Lipschitz Continuity and Approximate Equilibria

TL;DR

This paper explores how Lipschitz continuity in payoff functions enables the development of efficient algorithms for finding approximate equilibria in various classes of continuous action games, including Lipschitz, penalty, and distance biased games.

Contribution

It introduces new algorithms and approximation schemes for computing equilibria in continuous action games with Lipschitz continuous payoffs, covering a range of game types.

Findings

Efficient algorithm for approximate equilibria in Lipschitz games.

Quasi-polynomial time approximation scheme for penalty games with Lipschitz penalty functions.

Strongly polynomial algorithms for best responses and approximations in distance biased games.

Abstract

In this paper, we study games with continuous action spaces and non-linear payoff functions. Our key insight is that Lipschitz continuity of the payoff function allows us to provide algorithms for finding approximate equilibria in these games. We begin by studying Lipschitz games, which encompass, for example, all concave games with Lipschitz continuous payoff functions. We provide an efficient algorithm for computing approximate equilibria in these games.

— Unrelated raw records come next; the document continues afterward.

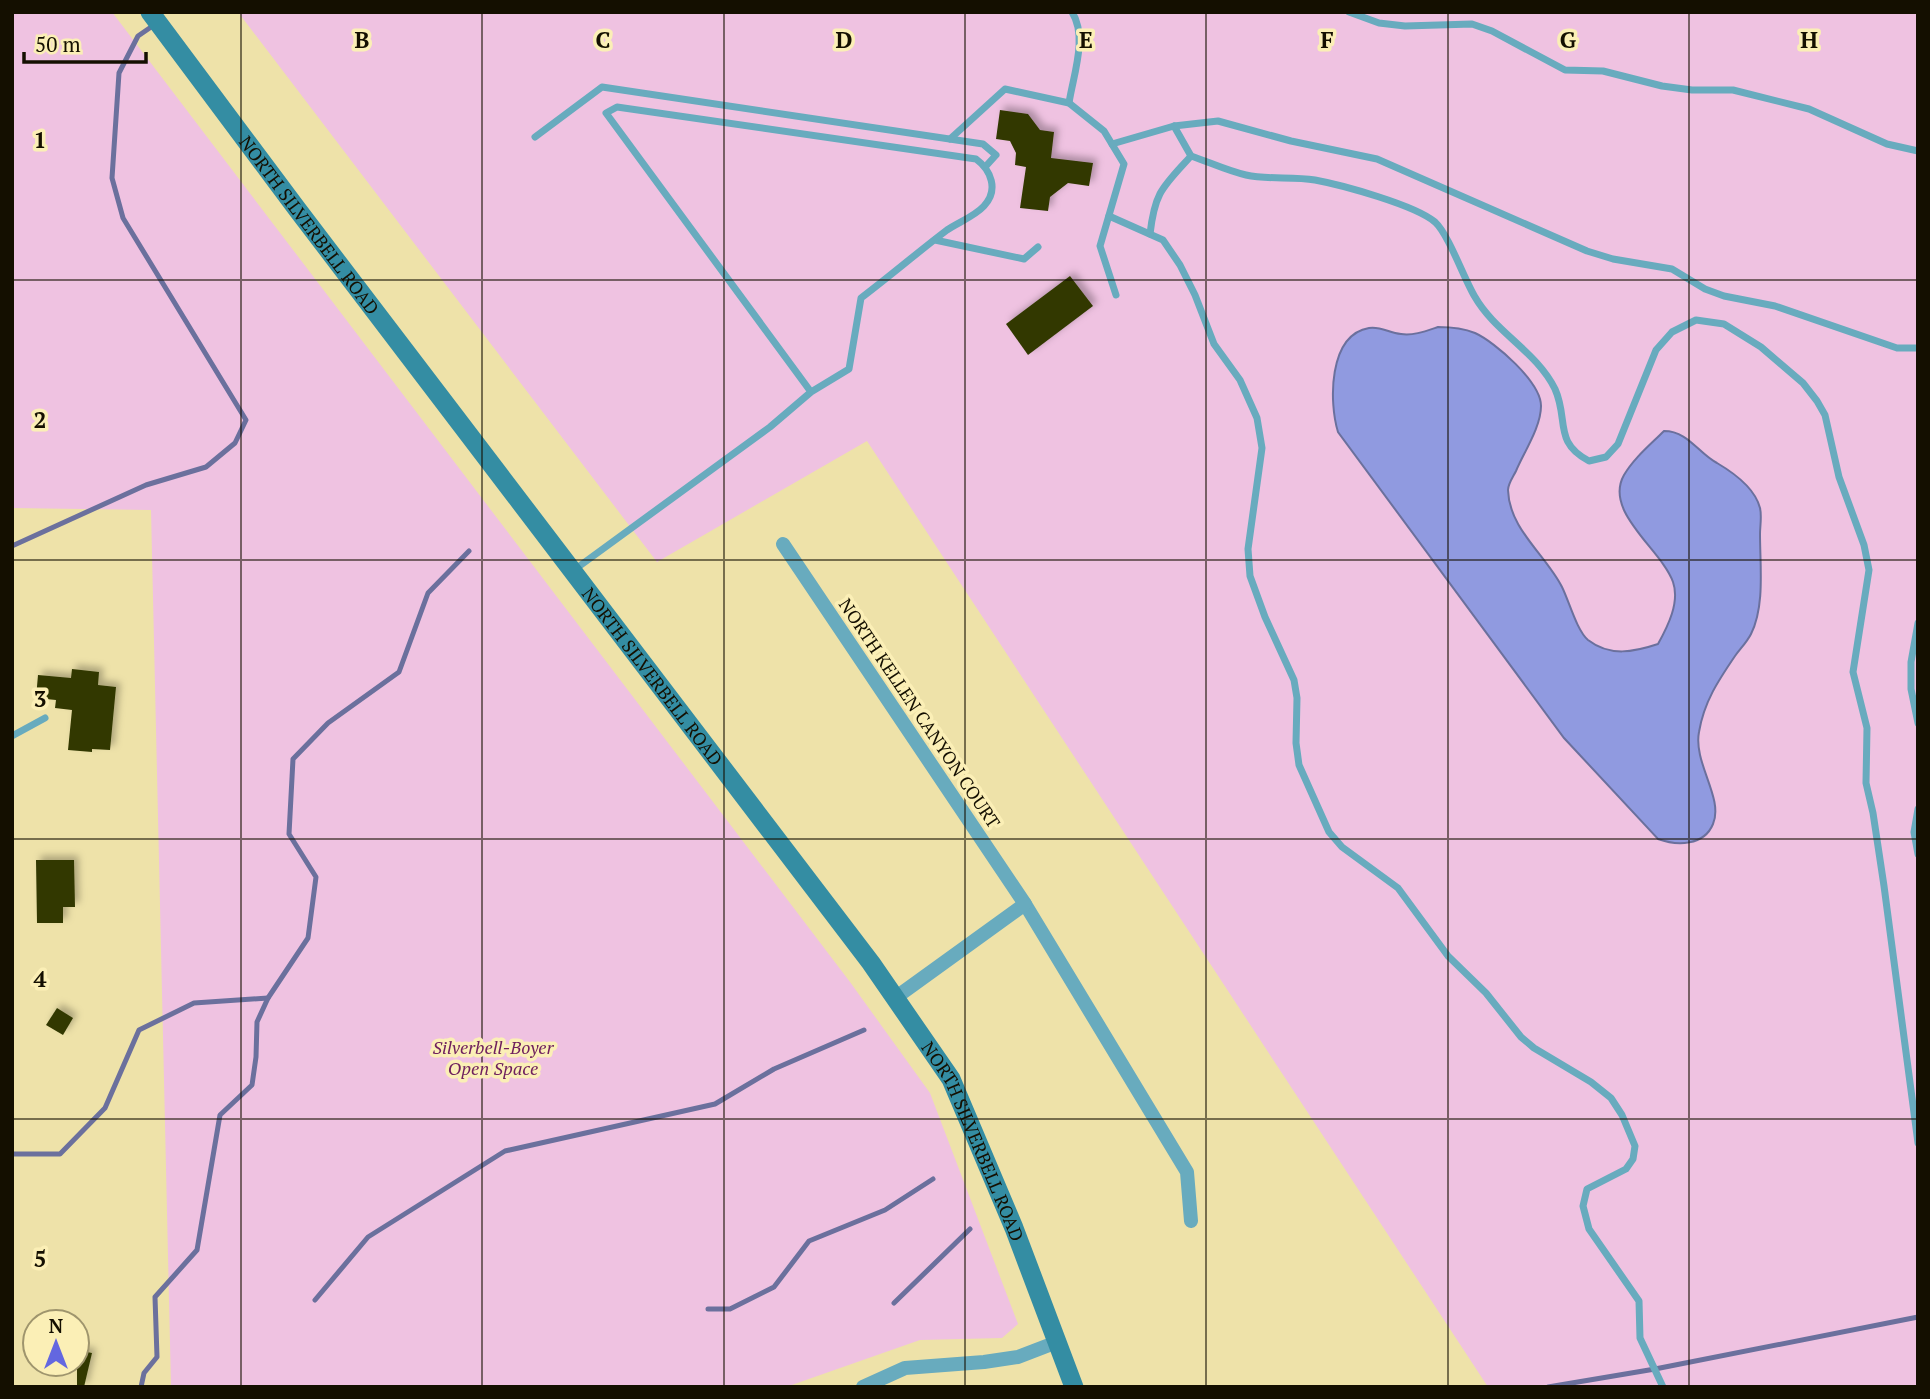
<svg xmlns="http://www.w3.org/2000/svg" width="1930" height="1399" font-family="'PT Serif',serif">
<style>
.green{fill:#efc2e1}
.water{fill:#909ae0;stroke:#6b709d;stroke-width:2}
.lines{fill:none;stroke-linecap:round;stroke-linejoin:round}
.stream{stroke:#6b709d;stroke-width:5}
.building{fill:#313800;filter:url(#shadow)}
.lane{stroke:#68abbe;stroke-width:7}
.street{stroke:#68abbe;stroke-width:14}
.secondary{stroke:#348da3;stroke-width:19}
.grid{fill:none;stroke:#140f00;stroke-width:2;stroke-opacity:0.55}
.labels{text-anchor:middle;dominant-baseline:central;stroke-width:7;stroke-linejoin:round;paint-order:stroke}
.street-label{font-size:18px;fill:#140f00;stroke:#fbefb6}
.park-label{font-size:18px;font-style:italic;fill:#6f205e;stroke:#fbefb6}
.grid-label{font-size:23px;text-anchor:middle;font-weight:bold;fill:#140f00;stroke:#fbefb6;stroke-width:7;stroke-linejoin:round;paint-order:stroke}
</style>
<defs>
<filter id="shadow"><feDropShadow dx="4.5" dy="-4.5" stdDeviation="3.5" flood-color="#0004"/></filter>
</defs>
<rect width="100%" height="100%" fill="#eee2a9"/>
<g class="green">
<polygon points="12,12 112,12 850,982 930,1093 1018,1324 1002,1338 920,1340 786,1387 171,1387 151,510 12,508"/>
<polygon points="238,12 1918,12 1918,1387 1488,1387 867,441 657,562"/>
</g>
<path class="water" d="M1438,327C1451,327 1463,328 1475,333C1495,342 1541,382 1541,406C1541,427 1524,452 1516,471C1513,477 1508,484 1508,490C1509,529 1546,555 1562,587C1569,601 1577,631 1588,640C1610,657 1634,652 1658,644C1668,626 1680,602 1673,582C1662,550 1603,512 1624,475C1634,458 1650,445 1664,431C1688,431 1698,453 1717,463C1734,473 1755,488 1760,508C1762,516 1760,526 1760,534C1760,566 1765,606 1751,634C1747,642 1740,649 1735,656C1718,681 1704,702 1699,732C1693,763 1724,798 1713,824C1704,846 1677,846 1658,839L1564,738L1338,432C1329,403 1328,335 1369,328C1381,326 1389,333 1401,334C1413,336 1426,331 1438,327Z"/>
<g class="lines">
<g class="stream">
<polyline points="12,546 146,485 206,467 235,443 246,420 123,218 112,178 119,73 138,36 154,25"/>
<polyline points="12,1154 60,1154 105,1108 139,1030 194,1003 268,998"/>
<polyline points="315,1300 368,1237 505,1151 715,1104 774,1069 864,1030"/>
<polyline points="894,1303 970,1229"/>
<polyline points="708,1309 730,1309 774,1287 809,1241 885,1210 933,1179"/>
<polyline points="141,1387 144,1373 157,1357 155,1297 197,1250 220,1115 252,1085 256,1057 257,1022 268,998 308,938 316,877 289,834 293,759 328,723 399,672 428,593 469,551"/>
<polyline points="1548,1387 1655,1369 1918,1317"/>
</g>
</g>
<g class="building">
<polygon points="1000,110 1028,114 1040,130 1054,132 1051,158 1093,163 1089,186 1068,183 1050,197 1048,211 1020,208 1026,167 1015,165 1016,153 1010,141 996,139"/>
<polygon points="1070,276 1093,306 1028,355 1006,324"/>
<polygon points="72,669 99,672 98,685 116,687 110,750 92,749 92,752 68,750 72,710 55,708 56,700 36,698 38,675 71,678"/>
<polygon points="36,860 74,860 75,907 63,907 63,923 37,923"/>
<polygon points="57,1008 73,1018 63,1035 46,1025"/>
<polygon points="77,1350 92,1353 84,1387 77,1387"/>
</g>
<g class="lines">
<g class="lane">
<polyline points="1349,12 1379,23 1405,26 1472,24 1492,31 1565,70 1603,71 1662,86 1692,90 1733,90 1809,109 1887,144 1918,151"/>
<path d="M1069,103C1073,76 1088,37 1072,12"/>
<path d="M1174,126L1191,156C1209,162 1228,171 1246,175C1269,180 1292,176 1315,180C1342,185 1415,205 1435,222C1449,235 1464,279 1475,297C1495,332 1537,352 1555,389C1569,420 1553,442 1589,461L1606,457L1618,444L1656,350L1672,332L1696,320L1724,324L1761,347L1803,383L1817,401L1825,415L1839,477L1864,545L1869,570L1853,672L1867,728L1866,783L1873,813L1884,886L1918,1143"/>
<polyline points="535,137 602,87 983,144 996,155 986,166"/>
<polyline points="950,139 1005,89 1069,103 1104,131 1124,164 1100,246 1116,295"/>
<polyline points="1112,144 1174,126 1218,121 1291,141 1377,159 1587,251 1613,259 1672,269 1705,289 1724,296 1775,306 1897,348 1918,348"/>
<polyline points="1109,216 1163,240 1180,265 1195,295 1214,344 1240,380 1257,418 1262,448 1248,549 1250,576 1265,617 1294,680 1297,698 1296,743 1299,765 1329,832 1342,847 1398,888 1448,956 1486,993 1521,1037 1534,1048 1591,1082 1611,1098 1622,1115 1635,1146 1633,1159 1626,1169 1587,1189 1583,1206 1589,1229 1639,1301 1640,1338 1663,1387"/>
<path d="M1150,234C1155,191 1163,187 1191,156"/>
<polyline points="935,240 1024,259 1038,247"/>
<path d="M574,570L770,427L811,392L849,369L861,298C890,276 918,252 947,230C959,222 975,216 984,206C999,190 991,170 976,159L617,107L606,113L811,392"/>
<polyline points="1918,623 1911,662 1911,689 1918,723"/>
<polyline points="12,736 45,718"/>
<polyline points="1918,809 1914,832 1918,854"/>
</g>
<g class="street">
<polyline points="783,544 1025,904 1187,1172 1191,1221"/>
<polyline points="895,998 1025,904"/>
<polyline points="863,1387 905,1368 984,1362 1018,1357 1057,1342"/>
</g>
<path class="secondary" id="s1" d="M150,12L297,209L871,963L951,1079L1014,1228L1074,1387"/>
</g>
<path class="grid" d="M241,12V1387M482,12V1387M724,12V1387M965,12V1387M1206,12V1387M1448,12V1387M1689,12V1387M12,280H1918M12,560H1918M12,839H1918M12,1119H1918"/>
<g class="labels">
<g class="street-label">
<text stroke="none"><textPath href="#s1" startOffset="266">NORTH SILVERBELL ROAD</textPath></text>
<text stroke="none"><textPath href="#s1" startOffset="833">NORTH SILVERBELL ROAD</textPath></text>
<text transform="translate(920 713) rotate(56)">NORTH KELLEN CANYON COURT</text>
<text stroke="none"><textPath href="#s1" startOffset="1400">NORTH SILVERBELL ROAD</textPath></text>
</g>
<g class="park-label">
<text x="493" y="1047">Silverbell-Boyer<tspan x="493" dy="21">Open Space</tspan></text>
</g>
</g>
<g class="grid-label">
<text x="362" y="48">B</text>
<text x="603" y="48">C</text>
<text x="844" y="48">D</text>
<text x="1086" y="48">E</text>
<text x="1327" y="48">F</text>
<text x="1568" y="48">G</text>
<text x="1809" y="48">H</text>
<text x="40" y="148">1</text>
<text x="40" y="428">2</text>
<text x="40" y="707">3</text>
<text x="40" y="987">4</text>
<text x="40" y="1267">5</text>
</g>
<rect width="1930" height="1399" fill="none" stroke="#140f00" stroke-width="28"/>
<g transform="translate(56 1343)"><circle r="33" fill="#fbefb6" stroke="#9f956d" stroke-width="2"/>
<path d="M0-5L12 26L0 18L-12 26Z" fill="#6367e0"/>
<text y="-10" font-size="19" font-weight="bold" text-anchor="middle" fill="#140f00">N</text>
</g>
<path d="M24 52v10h122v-10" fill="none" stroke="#140f00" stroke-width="3.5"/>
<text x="35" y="52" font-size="21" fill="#140f00" stroke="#fbefb6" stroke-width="5" paint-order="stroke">50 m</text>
</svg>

Then we turn our attention to penalty games, which encompass biased games and games in which players take risk into account. Here we show that if the penalty function is Lipschitz continuous, then we can provide a quasi-polynomial time approximation scheme. Finally, we study distance biased games, where we present simple strongly polynomial time algorithms for finding best responses in $L_1$, $L_2^2$, and $L_\infty$ biased games, and then use these algorithms to provide strongly polynomial algorithms that find $2/3$, $5/7$, and $2/3$ approximations for these norms, respectively.